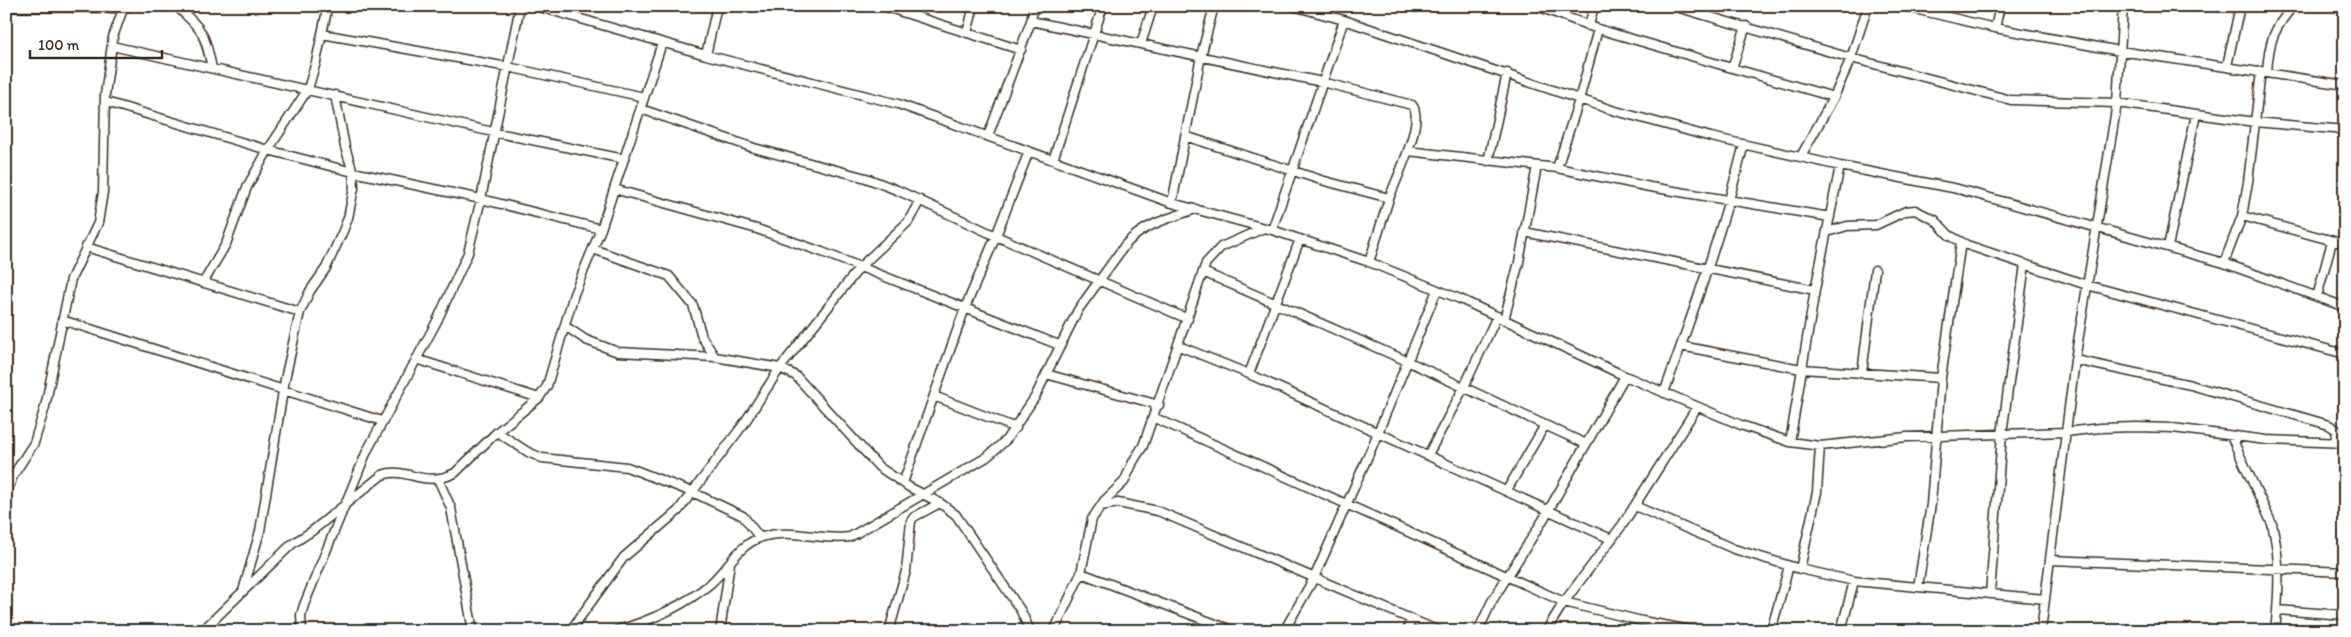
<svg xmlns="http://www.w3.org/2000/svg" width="2351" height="637" font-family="Itim,sans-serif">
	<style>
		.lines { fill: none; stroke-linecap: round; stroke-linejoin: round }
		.minor-casing { stroke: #3b2a1e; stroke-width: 11 }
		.minor { stroke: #fff; stroke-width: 8 }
	</style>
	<rect width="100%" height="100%" fill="#fff"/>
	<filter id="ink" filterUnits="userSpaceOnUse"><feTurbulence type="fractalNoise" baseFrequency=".02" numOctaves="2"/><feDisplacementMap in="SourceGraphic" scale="10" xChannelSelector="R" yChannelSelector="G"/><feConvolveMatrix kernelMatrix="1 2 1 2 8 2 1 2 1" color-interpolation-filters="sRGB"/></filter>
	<g filter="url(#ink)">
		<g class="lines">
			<!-- minor casing -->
			<g class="minor-casing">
				<path id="minor" d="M176,6c28,25 28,26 36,62
					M536,6l170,49 192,49 274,99 100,27 97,32 91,37 165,77 116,49 49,17 30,4 87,-9 159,-5 34,-4 36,-1 37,1 93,12 79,3
					M883,6l138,44
					M1293,6l51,14 268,90 99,27 129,29 118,23 266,74 121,44
					M1537,6l61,23 134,39
					M1673,6l178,52 160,42 106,3 138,19 90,8
					M1902,6l93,22 125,23 225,34
					M6,7l117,1 7,-2
					M1031,21l291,61 90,23c14,15 -17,76 -23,94 -7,21 -13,42 -20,63
					M1589,26l5,-20
					M1746,26l-14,42 102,29
					M1995,28l5,-22
					M967,33l7,-27
					M322,34l186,33 136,30
					M1141,44l12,-38
					M112,46l381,86 131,27
					M706,55l11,-49
					M2227,66l13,-60
					M2267,72c2,-31 6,-42 26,-66
					M106,102l162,48 85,22 128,27 120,30
					M641,109l113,39 112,30 31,12 99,46 192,83
					M988,136l43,-115 3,-15
					M1185,136l136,44 68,18
					M1408,151l149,17 93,19 180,30
					M1801,156l33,-59 17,-39 17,-52
					M1053,160l50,-154
					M1488,161l19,-88
					M1557,168l22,-68 19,-71
					M614,189l143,40 65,23 237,93
					M1172,203l29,-147 13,-50
					M2242,216l103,28
					M1272,230l72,-210
					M1524,232l291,58
					M1827,232l20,-6 29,-1 30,-14 9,-1 20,10 14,15 18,10 120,40 258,69
					M86,247l214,65
					M2168,247l28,-133
					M593,249l76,27 24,29 9,32 13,20
					M2224,263l18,-47 6,-34 13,-111
					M1203,272l204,89 179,83
					M203,283l23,-39 21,-57 21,-37 40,-61 8,-27 10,-47 -1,-9
					M2317,297l15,-56
					M62,320l320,101
					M1504,320l15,-58 18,-96
					M565,326l21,14 32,12 97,5 65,11 16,8 83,91 30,20 31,16 16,12 65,96 9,20
					M1179,346l70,28 362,165
					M1681,346l120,23 140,9
					M416,359l123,39
					M2075,360l116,25 138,40 8,5 -2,11
					M1862,373l13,-103
					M1046,374l113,31
					M1249,374l51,-135
					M1664,393c30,-83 59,-164 80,-249
					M934,396l82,32
					M1155,418l409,184 78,19 54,10
					M497,432l31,20 14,6 85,9 65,25 51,24 17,22
					M2231,436l41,88c9,36 7,70 3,107
					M1790,442l25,-152 25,-124
					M1428,455l36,-68 33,-71
					M438,479l13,29 22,123
					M903,483l62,-175 31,-72 33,-85
					M1507,490l38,-65
					M6,494l8,-20 20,-31 11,-36 26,-128 27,-56 5,-31 2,-97 8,-58 11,-31
					M1101,506l17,-3 40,8 281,120
					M1635,506l99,43 66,20 54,12 191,18
					M2050,560l295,12
					M1800,569l17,-77 3,-46
					M1081,573l153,58
					M1918,587l13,-83 10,-126 20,-136
					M243,591l17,-60 25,-152 15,-67 10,-21 16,-23 17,-37 5,-13 6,-30 -1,-16 -8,-25 -10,-52
					M1990,594l12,-160 23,-170
					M2277,610l68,5
					M202,631l90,-87 20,-13 70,-56c26,-9 40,14 73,-2l42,-41 42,-34 8,-12 27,-92 27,-65 61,-186
					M302,631l-1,-16 3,-10 63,-154 70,-130 31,-68 13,-54 39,-193
					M570,631l54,-74 54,-46 65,-86 37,-57 80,-101 48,-45 12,-22
					M615,631c35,-10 68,-24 96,-48 17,-15 28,-39 51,-46 29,-9 59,4 88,0l137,-80 19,-17 29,-43 43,-87 47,-65c19,-21 44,-27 71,-36
					M720,631l10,-68
					M889,631l17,-60 5,-50 3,-4 26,-14
					M1054,631l27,-58 11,-54 12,-18 20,-19 10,-22 9,-14 63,-183 15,-16 43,-19
					M1284,631l30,-53 58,-131 65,-157
					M1407,631l4,-12
					M1478,631l14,-30 51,-81 82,-144
					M1546,631l18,-29 59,-78 74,-117
					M1771,631l18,-65
					M1841,631l13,-50
					M2041,631l34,-271 42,-257 6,-97"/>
			</g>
			<!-- minor -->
			<use href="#minor" class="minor"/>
		</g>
	</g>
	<!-- margin -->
	<rect width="2351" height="637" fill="none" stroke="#fff" stroke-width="25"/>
	<rect x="12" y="12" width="2326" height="612" fill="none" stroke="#3b2a1e" stroke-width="2" filter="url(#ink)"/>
	<!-- scale -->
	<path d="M30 50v8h132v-8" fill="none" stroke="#3b2a1e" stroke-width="2.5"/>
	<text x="38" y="50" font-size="15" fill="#3b2a1e" stroke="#ffffff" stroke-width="4" paint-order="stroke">100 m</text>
</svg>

++++++++++

◆ WHAT IS EXPECTED:
Return every line of the listing that has the word "lines" in it.

◆ EXERCISE SOLUTION:
		.lines { fill: none; stroke-linecap: round; stroke-linejoin: round }
		<g class="lines">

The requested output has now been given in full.